** Consigne **
Reproduisez fidèlement le passage de la chronique sur l'embauche de travailleurs philippins, de « CHRONIQUE / C’est » jusqu'à « le dimanche matin. ».

** Texte de l'exercice **
● ● ● ●

Patrick et son épouse (à gauche) ont reçu à souper les sept Philippins fraîchement débarqués aux îles. À droite, sa fille Christina et son mari Alex.

CHRONIQUE / C’est une métaphore, presque une parabole. Depuis une dizaine de jours, les Madelinots peuvent commander un « ordre de toasts » avec leur café au service à l’auto, grâce à deux nouveaux employés que le patron a réussi à dénicher.


Aux Philippines.

Le patron, Patrick Chevarie, en a fait l’annonce sur Facebook : « Bonne nouvelle, clientèle du Tim Hortons! Nous servons des toasts (rôties pour les Français) depuis ce matin. Nos deux premiers Philippins sont déjà arrivés et en formation! » Pour les bagels, il faudra attendre encore, cinq autres Philippins sont débarqués jeudi en renfort. Tous les espoirs sont permis, on pourra peut-être même commander un sandwich et, qui sait, revenir s’asseoir et jaser dans la salle à manger.



Y prendre un café le dimanche matin.

Pour qu’un premier client puisse avoir des toasts la semaine dernière, il a fallu un an. Un an de démarches d’une compagnie privée de recrutement avec qui Patrick a fait affaire pour aller débusquer à l’autre bout du monde des employés qu’il n’arrive pas à trouver aux Îles. « J’ai fait 30 entrevues par Zoom, j’en ai embauché 10. »

● ● ● ●

[Données de correspondance de points clés]
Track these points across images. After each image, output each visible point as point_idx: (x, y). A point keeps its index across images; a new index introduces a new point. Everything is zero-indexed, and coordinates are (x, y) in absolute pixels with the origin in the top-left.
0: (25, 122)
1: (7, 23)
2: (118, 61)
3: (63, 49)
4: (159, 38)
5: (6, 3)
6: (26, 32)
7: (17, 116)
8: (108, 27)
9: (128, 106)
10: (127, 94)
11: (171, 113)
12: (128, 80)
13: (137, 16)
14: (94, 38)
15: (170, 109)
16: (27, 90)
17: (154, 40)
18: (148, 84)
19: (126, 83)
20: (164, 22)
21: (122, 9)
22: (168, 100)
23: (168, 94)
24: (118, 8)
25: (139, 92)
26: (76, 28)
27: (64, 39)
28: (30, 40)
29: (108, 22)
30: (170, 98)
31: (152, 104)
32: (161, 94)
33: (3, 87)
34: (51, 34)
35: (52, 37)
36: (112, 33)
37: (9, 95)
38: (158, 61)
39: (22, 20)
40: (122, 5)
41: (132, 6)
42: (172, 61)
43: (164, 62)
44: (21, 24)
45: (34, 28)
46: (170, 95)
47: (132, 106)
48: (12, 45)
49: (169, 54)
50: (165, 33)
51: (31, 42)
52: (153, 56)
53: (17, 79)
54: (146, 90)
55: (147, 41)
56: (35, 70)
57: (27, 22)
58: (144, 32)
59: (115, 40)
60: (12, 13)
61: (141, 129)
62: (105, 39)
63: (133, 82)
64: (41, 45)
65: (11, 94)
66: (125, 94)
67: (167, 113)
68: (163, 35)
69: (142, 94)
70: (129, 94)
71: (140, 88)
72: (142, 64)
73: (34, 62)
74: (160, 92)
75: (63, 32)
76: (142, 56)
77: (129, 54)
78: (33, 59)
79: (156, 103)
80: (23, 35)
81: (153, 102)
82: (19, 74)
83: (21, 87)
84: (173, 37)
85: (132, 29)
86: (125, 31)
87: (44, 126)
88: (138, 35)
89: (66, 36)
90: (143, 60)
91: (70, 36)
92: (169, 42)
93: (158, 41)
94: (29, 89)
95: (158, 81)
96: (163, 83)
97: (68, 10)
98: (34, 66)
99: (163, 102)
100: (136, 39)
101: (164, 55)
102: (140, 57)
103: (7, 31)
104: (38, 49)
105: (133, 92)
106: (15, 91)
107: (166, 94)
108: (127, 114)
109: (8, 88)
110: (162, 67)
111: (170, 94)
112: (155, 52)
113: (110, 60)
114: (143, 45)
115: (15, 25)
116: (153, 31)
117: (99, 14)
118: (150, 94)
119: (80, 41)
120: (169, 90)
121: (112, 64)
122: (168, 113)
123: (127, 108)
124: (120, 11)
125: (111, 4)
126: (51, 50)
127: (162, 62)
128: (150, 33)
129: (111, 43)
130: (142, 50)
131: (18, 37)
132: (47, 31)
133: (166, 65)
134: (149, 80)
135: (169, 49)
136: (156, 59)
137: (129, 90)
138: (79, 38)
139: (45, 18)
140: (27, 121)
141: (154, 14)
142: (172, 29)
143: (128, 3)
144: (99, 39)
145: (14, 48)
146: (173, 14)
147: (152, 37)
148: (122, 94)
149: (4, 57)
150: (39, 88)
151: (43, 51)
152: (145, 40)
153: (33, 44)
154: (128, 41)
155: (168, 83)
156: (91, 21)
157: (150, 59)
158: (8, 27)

● ● ● ●

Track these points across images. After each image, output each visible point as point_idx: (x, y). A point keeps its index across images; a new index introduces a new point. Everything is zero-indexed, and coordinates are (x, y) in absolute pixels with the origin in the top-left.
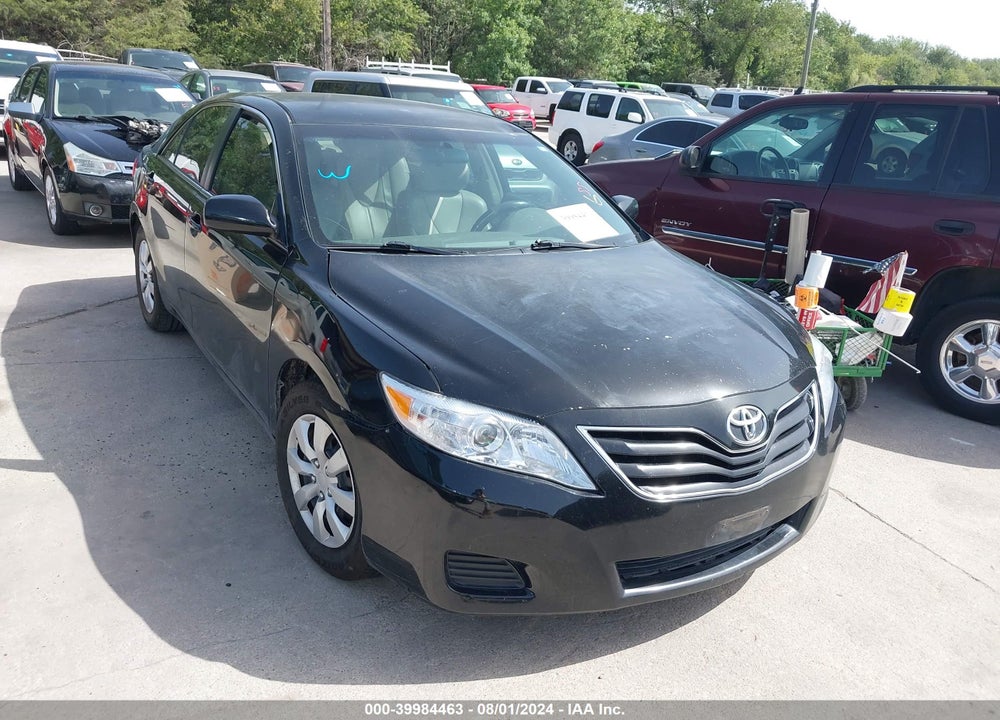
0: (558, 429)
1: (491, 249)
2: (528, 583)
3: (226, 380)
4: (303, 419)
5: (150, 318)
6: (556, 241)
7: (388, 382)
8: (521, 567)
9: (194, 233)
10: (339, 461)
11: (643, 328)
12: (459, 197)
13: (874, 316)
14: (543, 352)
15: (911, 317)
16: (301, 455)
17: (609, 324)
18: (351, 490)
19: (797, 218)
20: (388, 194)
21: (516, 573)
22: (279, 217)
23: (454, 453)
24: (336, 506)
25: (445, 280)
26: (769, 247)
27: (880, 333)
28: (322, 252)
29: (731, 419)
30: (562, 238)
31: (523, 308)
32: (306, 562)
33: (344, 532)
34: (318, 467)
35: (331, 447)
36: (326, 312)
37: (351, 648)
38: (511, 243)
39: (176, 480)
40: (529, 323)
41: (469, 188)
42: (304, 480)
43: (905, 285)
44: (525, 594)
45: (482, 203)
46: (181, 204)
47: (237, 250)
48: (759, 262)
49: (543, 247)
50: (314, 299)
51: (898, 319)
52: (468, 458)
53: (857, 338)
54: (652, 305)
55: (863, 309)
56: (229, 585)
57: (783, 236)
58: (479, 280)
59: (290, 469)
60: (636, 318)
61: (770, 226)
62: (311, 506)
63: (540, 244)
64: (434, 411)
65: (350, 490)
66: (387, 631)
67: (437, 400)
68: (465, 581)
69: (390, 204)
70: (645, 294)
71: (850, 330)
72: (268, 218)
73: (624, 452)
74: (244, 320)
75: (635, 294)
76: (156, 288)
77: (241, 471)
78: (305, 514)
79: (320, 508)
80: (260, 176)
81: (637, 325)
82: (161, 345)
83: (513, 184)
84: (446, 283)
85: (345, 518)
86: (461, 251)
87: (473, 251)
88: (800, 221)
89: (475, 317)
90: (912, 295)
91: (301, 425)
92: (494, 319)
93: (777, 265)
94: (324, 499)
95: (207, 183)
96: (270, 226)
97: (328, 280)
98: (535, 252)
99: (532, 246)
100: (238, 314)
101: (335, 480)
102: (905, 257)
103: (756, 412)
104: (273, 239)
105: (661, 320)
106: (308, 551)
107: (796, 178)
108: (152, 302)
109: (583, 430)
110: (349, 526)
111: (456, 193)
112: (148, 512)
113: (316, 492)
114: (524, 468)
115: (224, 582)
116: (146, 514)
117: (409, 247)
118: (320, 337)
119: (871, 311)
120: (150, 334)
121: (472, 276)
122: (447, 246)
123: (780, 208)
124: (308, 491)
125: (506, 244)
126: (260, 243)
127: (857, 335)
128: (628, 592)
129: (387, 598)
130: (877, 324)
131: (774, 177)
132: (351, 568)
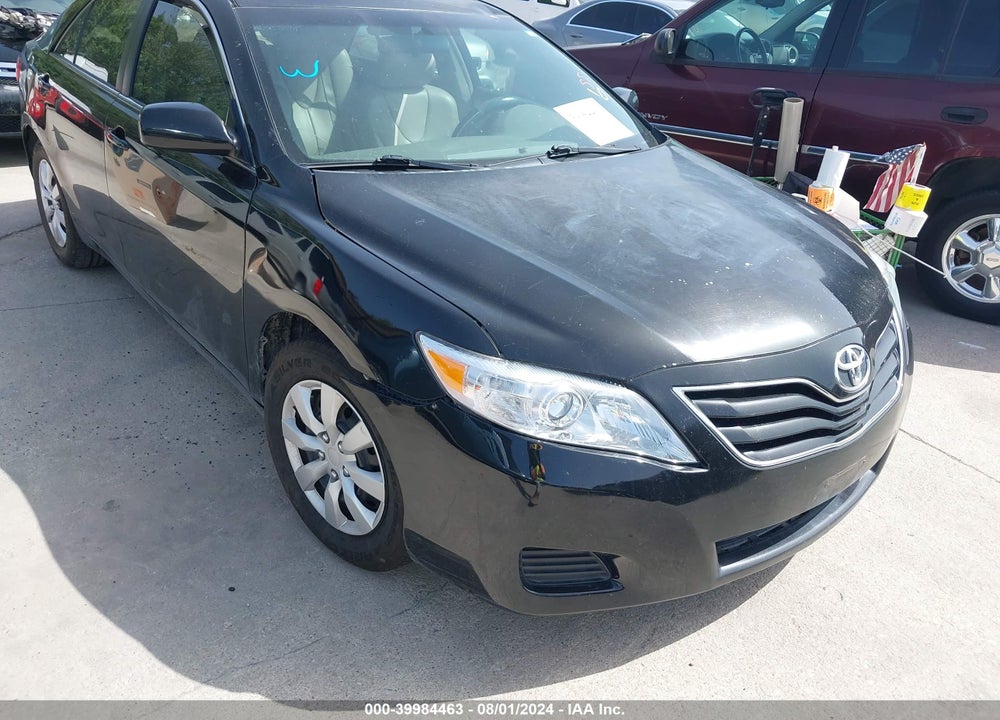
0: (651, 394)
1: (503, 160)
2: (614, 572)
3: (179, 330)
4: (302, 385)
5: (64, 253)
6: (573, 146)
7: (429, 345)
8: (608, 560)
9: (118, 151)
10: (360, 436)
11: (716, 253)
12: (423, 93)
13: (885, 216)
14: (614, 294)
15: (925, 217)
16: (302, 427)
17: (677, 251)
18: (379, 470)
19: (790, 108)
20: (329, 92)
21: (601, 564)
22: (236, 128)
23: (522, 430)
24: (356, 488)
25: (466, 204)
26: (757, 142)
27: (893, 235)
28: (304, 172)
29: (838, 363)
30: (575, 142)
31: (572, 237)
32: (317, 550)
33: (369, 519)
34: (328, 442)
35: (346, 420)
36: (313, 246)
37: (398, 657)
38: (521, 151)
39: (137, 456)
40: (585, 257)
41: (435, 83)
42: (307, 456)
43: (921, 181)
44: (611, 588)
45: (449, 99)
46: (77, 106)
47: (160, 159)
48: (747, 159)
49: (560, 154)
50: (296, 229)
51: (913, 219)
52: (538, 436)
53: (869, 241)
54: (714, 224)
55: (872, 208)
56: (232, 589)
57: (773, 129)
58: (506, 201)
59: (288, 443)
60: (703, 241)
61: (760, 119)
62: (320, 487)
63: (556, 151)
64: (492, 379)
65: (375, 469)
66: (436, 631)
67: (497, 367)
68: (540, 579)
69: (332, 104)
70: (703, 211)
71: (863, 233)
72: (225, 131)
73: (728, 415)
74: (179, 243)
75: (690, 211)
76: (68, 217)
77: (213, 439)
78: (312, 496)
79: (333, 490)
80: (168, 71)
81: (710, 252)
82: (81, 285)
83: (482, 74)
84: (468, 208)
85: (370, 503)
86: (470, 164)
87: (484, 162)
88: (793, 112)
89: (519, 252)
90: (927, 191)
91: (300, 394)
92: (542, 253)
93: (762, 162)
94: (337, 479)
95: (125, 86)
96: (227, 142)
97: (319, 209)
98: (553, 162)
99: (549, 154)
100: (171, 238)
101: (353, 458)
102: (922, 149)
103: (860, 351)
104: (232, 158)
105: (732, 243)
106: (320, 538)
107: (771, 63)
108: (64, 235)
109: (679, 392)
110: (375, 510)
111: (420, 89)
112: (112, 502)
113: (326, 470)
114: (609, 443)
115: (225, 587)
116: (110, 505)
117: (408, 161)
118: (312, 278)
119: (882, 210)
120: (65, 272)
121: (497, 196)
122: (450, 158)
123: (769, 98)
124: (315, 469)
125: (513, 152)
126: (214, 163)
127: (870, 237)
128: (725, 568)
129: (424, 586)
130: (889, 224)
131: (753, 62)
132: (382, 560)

● ● ● ●

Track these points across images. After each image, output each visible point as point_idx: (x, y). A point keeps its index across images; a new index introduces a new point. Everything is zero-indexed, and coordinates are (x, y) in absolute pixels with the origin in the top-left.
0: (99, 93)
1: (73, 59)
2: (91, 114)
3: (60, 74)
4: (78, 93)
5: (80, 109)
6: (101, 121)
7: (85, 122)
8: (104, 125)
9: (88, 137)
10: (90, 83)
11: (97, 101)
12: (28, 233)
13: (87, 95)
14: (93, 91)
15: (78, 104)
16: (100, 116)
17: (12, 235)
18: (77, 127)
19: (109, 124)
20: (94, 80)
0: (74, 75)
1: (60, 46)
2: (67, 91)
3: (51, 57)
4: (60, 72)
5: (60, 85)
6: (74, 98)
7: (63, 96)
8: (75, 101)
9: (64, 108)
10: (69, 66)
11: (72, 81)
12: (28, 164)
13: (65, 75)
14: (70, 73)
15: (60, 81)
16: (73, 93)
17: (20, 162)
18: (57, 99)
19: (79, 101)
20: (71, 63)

● ● ● ●

** Corrigé détaillé **
CHRONIQUE / C’est une métaphore, presque une parabole. Depuis une dizaine de jours, les Madelinots peuvent commander un « ordre de toasts » avec leur café au service à l’auto, grâce à deux nouveaux employés que le patron a réussi à dénicher.


Aux Philippines.

Le patron, Patrick Chevarie, en a fait l’annonce sur Facebook : « Bonne nouvelle, clientèle du Tim Hortons! Nous servons des toasts (rôties pour les Français) depuis ce matin. Nos deux premiers Philippins sont déjà arrivés et en formation! » Pour les bagels, il faudra attendre encore, cinq autres Philippins sont débarqués jeudi en renfort. Tous les espoirs sont permis, on pourra peut-être même commander un sandwich et, qui sait, revenir s’asseoir et jaser dans la salle à manger.



Y prendre un café le dimanche matin.